Commercial vendors sometimes take pot-shots at open-source software projects because they think the code is weaker, or hasn’t been validated by professional testers. But a new study by an inspection firm has found that the latest version of Apache Web server is comparable in quality to its commercial brethren.

Mountain View, Calif.’s Reasoning, which charts the degree of flaws in such programming languages as Java, C++ and C, found 31 software defects in 58,944 lines of Apache Web server V 2.1 code.

Using the industry-accepted reliability indicator called defect density, which is the number of defects found per thousand lines of source code, the group found a defect density of the Apache code of 0.53 per thousand lines of source code. Meanwhile, the average defect density of commercial code was 0.51 per thousand lines of source code.

Measuring those findings against the findings in a similar test from February, which found that the TCP/IP protocol stack implementation in version 2.4.19 of the open source Linux kernel has fewer defects than the TCP/IP protocol stacks of several commercial equivalents, the testing company concluded that maturing open-source software can be as high in quality as commercial vendors’ software products.

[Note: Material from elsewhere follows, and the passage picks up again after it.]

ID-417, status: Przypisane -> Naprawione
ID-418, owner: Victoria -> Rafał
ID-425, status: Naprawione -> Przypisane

The findings could leave folks to draw their own conclusions, but for those advocates of commercial products, it could poke holes into their oft-floated assertions that software that is sold is of higher quality — an argument leading vendors have made when trying to discredit open-source operating systems like Linux, or open-source databases such as MySQL.

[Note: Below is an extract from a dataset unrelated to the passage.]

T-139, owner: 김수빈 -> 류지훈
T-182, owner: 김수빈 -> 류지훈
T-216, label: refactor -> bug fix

Bill Payne, President & CEO of Reasoning, said that February study, which concluded that open source had a significantly lower defect density compared to commercial equivalents, led for developers to call for another similar test, albeit one in which the open-source application was less mature.

“We received numerous inquiries about that study and took seriously requests for us to examine defect density rates in a less mature Open Source application and compare it with the commercial equivalent,” Payne said. “Taking advantage of our database of automated software code inspection projects, we were able to do exactly that, and found the difference in defect density between the two was not significant.”

Reasoning’s inspection service is based on a combination of proprietary technology and repeatable process. The company pledges objective results that are comparable across software applications, development methodologies, and coding styles.